## STUDY MATERIAL
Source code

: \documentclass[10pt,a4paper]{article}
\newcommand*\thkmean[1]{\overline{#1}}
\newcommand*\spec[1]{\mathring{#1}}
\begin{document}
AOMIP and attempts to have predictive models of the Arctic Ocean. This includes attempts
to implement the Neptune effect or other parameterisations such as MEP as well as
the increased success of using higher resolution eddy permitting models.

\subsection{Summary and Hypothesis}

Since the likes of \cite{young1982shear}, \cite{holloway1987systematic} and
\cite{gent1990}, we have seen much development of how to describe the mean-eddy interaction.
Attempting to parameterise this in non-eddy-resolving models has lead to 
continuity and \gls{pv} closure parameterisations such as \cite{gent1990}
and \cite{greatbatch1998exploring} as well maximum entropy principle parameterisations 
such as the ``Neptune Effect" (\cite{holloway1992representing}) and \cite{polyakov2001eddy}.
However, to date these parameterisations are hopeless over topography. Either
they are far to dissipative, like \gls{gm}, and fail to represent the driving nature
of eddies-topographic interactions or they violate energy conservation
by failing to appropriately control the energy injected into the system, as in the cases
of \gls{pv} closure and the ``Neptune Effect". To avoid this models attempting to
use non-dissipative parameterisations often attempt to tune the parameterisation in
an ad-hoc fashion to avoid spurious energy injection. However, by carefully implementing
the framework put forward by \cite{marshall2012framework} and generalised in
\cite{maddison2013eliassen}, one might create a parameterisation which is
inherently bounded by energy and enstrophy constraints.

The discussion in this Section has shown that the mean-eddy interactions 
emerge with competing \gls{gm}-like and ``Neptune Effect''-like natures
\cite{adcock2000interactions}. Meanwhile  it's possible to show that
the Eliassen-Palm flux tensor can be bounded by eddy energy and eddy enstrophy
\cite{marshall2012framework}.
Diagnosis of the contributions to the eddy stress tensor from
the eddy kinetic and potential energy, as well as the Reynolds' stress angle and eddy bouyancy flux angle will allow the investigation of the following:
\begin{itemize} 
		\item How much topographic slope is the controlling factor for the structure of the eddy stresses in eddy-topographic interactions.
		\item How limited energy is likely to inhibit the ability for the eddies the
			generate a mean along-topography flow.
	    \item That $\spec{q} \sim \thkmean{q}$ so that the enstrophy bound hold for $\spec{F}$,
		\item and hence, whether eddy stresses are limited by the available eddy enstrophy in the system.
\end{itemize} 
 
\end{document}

## WRITTEN TASK
In the listing above, find the line with "such as the" and the line with "Diagnosis of the", then reproduce both and every line between them exactly.

## REPLY TO THE TASK
such as the ``Neptune Effect" (\cite{holloway1992representing}) and \cite{polyakov2001eddy}.
However, to date these parameterisations are hopeless over topography. Either
they are far to dissipative, like \gls{gm}, and fail to represent the driving nature
of eddies-topographic interactions or they violate energy conservation
by failing to appropriately control the energy injected into the system, as in the cases
of \gls{pv} closure and the ``Neptune Effect". To avoid this models attempting to
use non-dissipative parameterisations often attempt to tune the parameterisation in
an ad-hoc fashion to avoid spurious energy injection. However, by carefully implementing
the framework put forward by \cite{marshall2012framework} and generalised in
\cite{maddison2013eliassen}, one might create a parameterisation which is
inherently bounded by energy and enstrophy constraints.

The discussion in this Section has shown that the mean-eddy interactions 
emerge with competing \gls{gm}-like and ``Neptune Effect''-like natures
\cite{adcock2000interactions}. Meanwhile  it's possible to show that
the Eliassen-Palm flux tensor can be bounded by eddy energy and eddy enstrophy
\cite{marshall2012framework}.
Diagnosis of the contributions to the eddy stress tensor from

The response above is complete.